For those of you getting nauseous after the first ten minutes, hey, it's schlock! Look no further than such classic moments as when the Martial Artist Catholic Priest bounds into an infested cemetery with the proclamation "I kick arse for the Lord!" Or Lionel's scream of "That's my Mother you're pissing on!" Or when sweet Paquita screams "Your mother ate my Dog!" Lionel's encouraging words back are "Not all of it."
But our boy isn't having as much fun as we're having watching him! After all, he's baby-sitting a gaggle of ghouls who... well, they're not dead exactly, they're just... sort of rotting. So he has to keep them tied to chairs while he feeds and cleans up after them and their evil offspring! Speaking of... remember the Zombie Birthing Sequence from Zombi 3, which was shat on to the screen later in the remake of Dawn of the Dead? Jackson gives it to us here in Spades! And from that moment, until the fateful party sequence where Lionel straps on a Lawn Mower and fights both Zombies and Nausea, you just can't stop laughing. The final sequence is a ripper!
But there are some downfalls. Compared to some of the more modern special effects these are pretty silly (which might be good). Also a sub-plot about the truth behind Mum's nastiness is more of a distraction than an enriching element.
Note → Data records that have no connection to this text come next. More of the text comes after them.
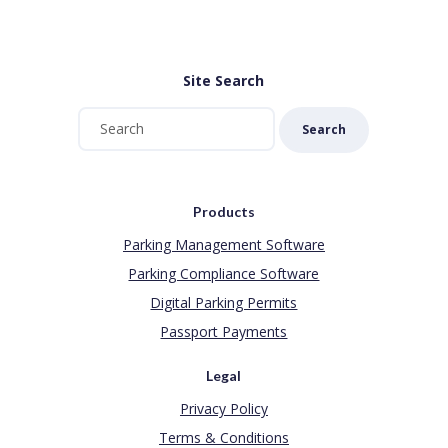
Site Search
Search
Products
Parking Management Software
Parking Compliance Software
Digital Parking Permits
Passport Payments
Legal
Privacy Policy
Terms & Conditions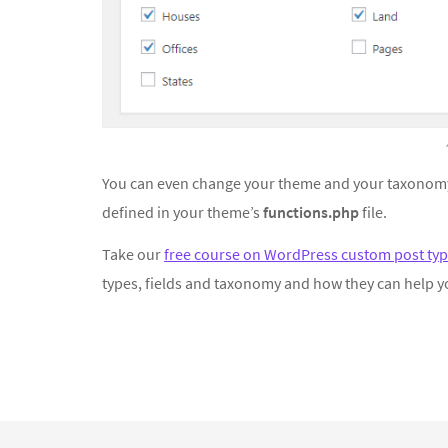
You can even change your theme and your taxonomy
defined in your theme’s
functions.php
file.
Take our
free course on WordPress custom post typ
types, fields and taxonomy and how they can help y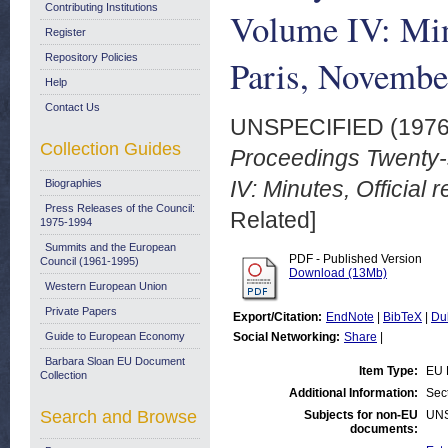
Contributing Institutions
Volume IV: Minu
Register
Repository Policies
Paris, Novembe
Help
Contact Us
UNSPECIFIED (197
Collection Guides
Proceedings Twenty-
IV: Minutes, Official
Biographies
Press Releases of the Council:
Related]
1975-1994
Summits and the European
PDF - Published Version
Council (1961-1995)
Download (13Mb)
Western European Union
Private Papers
Export/Citation:
EndNote
|
BibTeX
|
Du
Guide to European Economy
Social Networking:
Share
|
Barbara Sloan EU Document
Item Type:
EU 
Collection
Additional Information:
Sec
Search and Browse
Subjects for non-EU
UN
documents: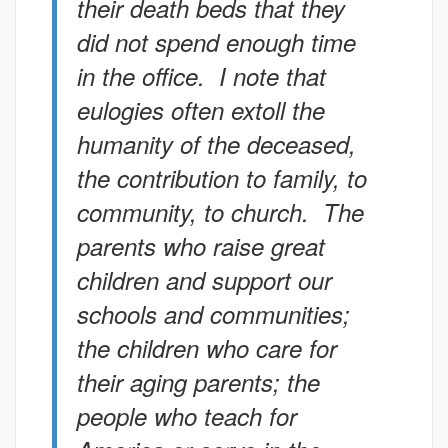
their death beds that they
did not spend enough time
in the office. I note that
eulogies often extoll the
humanity of the deceased,
the contribution to family, to
community, to church. The
parents who raise great
children and support our
schools and communities;
the children who care for
their aging parents; the
people who teach for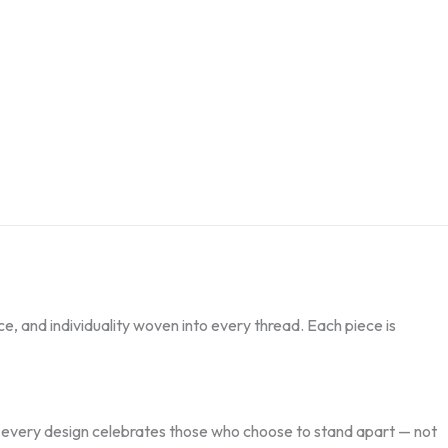
nce, and individuality woven into every thread. Each piece is
s, every design celebrates those who choose to stand apart — not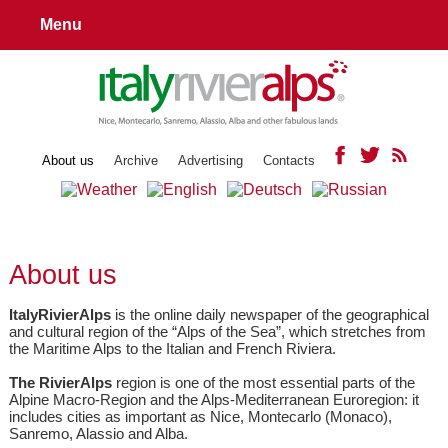
Menu
About us
Archive
Advertising
Contacts
About us
ItalyRivierAlps
is the online daily newspaper of the geographical
and cultural region of the “Alps of the Sea”, which stretches from
the Maritime Alps to the Italian and French Riviera.
The RivierAlps
region is one of the most essential parts of the
Alpine Macro-Region and the Alps-Mediterranean Euroregion: it
includes cities as important as Nice, Montecarlo (Monaco),
Sanremo, Alassio and Alba.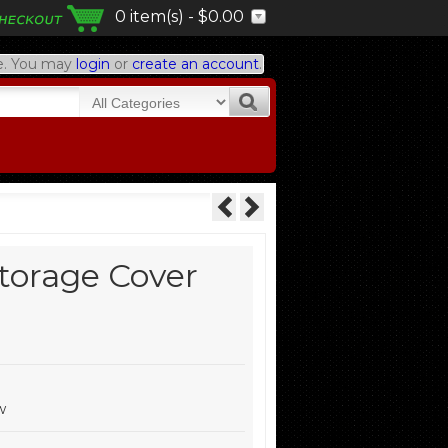
0 item(s) - $0.00
. You may
login
or
create an account
.
Storage Cover
w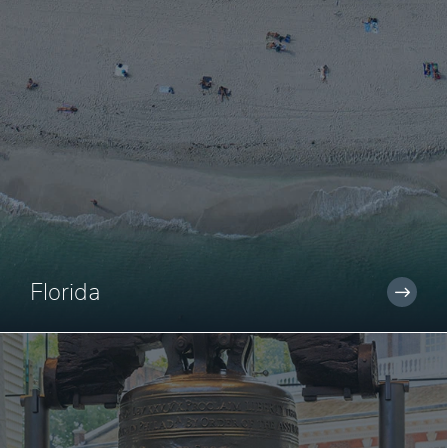
Florida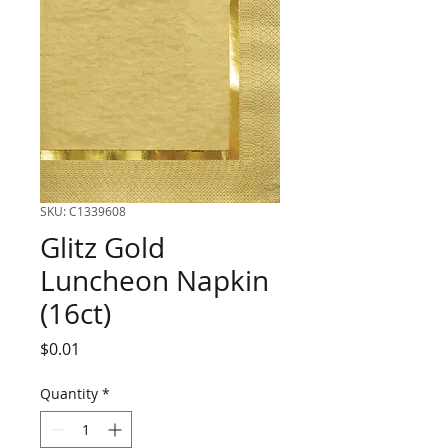
SKU: C1339608
Glitz Gold
Luncheon Napkin
(16ct)
Price
$0.01
Quantity
*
This is definitely not for the squeamish because there is more blood, dismemberment, and walking death in this film than in the entire Romero catalog, but brother, that's the fun in the funny! It's not The Lord of the Rings but it's not bad!
Amid the chaos the tricks of the trade that eventually made Peter Jackson an Oscar Winning director are all there. The camera plays and proficient cutting all work here to force the realization that all this goofy schlock is intentional. In short, this is more Tim Burton than Ed Wood, and it gets Three Stars out of Five! Strap-On Lawnmowers, quipping Catholics and sexed-up Undead Nurses amid a sea of blood and a monster made only of farting entrails? Why do I watch this stuff? Well, I guess it's still better than the Hack Job Jackson did on The Two Towers! Ahem... Um... see you in the next reel!